- [TEXT PROVIDED]
A study of sexual function evaluated by the Pregnancy Sexual Response Inventory (PSRI) among women with gestational diabetes mellitus diagnosis

Rudge M V C1, Nunes S K1, Rudge C V C1, Quiroz S C B V1, Prudencio C B1, Pinheiro F A1, Heliodoro M L A1, Pascon T1, Sartorão Filho C I1, Calderon I M P1, Medolago A2, Barbosa A M P2

Research Type

Clinical

Abstract Category

Quality of Life / Patient and Caregiver Experiences

Abstract 558
Open Discussion ePosters
Scientific Open Discussion Session 28
Friday 31st August 2018
13:10 - 13:15 (ePoster Station 7)
Exhibition Hall
Female Pain, other Pain, Pelvic/Perineal Sexual Dysfunction Quality of Life (QoL)
1. São Paulo State University (Unesp), Medical School, Botucatu, Brazil, Department of Gynecology and Obstetrics, Botucatu Medical School, Universidade Estadual Paulista (UNESP), Brazil., 2. São Paulo State University (Unesp), School of Philosophy and Sciences, Marilia Brazil, Department of Physiotherapy and Occupational Therapy, Universidade Estadual Paulista (UNESP), Brazil.

(Saved entries)
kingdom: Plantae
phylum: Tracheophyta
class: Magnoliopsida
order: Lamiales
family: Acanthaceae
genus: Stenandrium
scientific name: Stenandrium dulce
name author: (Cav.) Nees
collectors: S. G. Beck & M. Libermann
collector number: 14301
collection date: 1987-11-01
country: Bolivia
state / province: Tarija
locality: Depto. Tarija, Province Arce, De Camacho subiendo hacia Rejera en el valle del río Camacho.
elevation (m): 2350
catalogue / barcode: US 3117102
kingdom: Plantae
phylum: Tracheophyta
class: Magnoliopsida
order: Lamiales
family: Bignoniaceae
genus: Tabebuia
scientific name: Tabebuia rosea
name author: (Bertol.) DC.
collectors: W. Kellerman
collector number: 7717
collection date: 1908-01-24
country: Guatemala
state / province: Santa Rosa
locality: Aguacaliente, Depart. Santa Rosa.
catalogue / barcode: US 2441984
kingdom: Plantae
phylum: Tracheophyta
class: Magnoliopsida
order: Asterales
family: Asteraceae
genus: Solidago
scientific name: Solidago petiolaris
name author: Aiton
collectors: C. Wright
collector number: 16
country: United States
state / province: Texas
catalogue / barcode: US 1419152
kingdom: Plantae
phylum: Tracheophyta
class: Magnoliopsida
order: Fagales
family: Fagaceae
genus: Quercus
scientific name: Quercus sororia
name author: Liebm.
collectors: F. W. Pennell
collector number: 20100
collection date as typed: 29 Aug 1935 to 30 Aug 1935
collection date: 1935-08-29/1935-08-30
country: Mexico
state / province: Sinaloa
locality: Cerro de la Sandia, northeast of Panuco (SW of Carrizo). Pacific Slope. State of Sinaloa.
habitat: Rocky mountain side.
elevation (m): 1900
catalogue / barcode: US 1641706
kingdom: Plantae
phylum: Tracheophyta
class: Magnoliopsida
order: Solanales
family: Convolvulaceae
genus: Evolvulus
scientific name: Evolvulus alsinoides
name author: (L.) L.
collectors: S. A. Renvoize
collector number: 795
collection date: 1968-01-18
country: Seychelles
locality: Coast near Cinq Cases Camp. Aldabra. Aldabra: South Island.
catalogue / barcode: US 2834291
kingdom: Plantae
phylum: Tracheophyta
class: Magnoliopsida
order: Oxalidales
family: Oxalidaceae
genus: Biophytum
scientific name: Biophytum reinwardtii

- [REQUIREMENT] Pick up the conference abstract on sexual function in women with gestational diabetes after its final line and keep writing it.

- [ANSWER FOR THIS EXERCISE]
Presenter
M

Marilza Vieira Cunha Rudge

Links

Poster

Abstract

Hypothesis / aims of study
In the light of relationship between gestational diabetes mellitus (GDM) and sexual dysfunction, our hypothesis is that the sexual function in women with GDM will be compromised compared to the pre-pregnancy period. The aim of this study was to compare PSRI composite and specific scores between women who recently were diagnosed and under treatment for GDM and women who were not.
Study design, materials and methods
This case-control study was conducted in a tertiary hospital, and was approved by the Research Ethics Committee of the Institution (CAAE: 73305517.5.0000.5411). The diagnosis of GDM was established between 24th and 28th gestational weeks, by the 75 g-OGTT test according to ADA’s criteria (1). Sexual health is defined as “a state of physical, emotional and social well-being in relation to sexuality” and “not merely the absence of disease dysfunction or infirmity” (2, 3). Two hundred seventy six women were classified into two study groups: control group (non-GDM) and case group (GDM), and they were evaluated at third trimester of pregnancy.
Results
Compared with non-GDM women, women who did develop GDM had lower specific and composite PSRI scores (41.2 ± 17.3 versus 54.5 ± 15.0, P<.0001) and higher prevalence of pregnant sexual dysfunction (PSD) in the third trimester (66.7% versus 33.9%). (Table 1)
Interpretation of results
Taken together, the interactions among pregnancy and GDM diagnosis affect the women’s sexual function.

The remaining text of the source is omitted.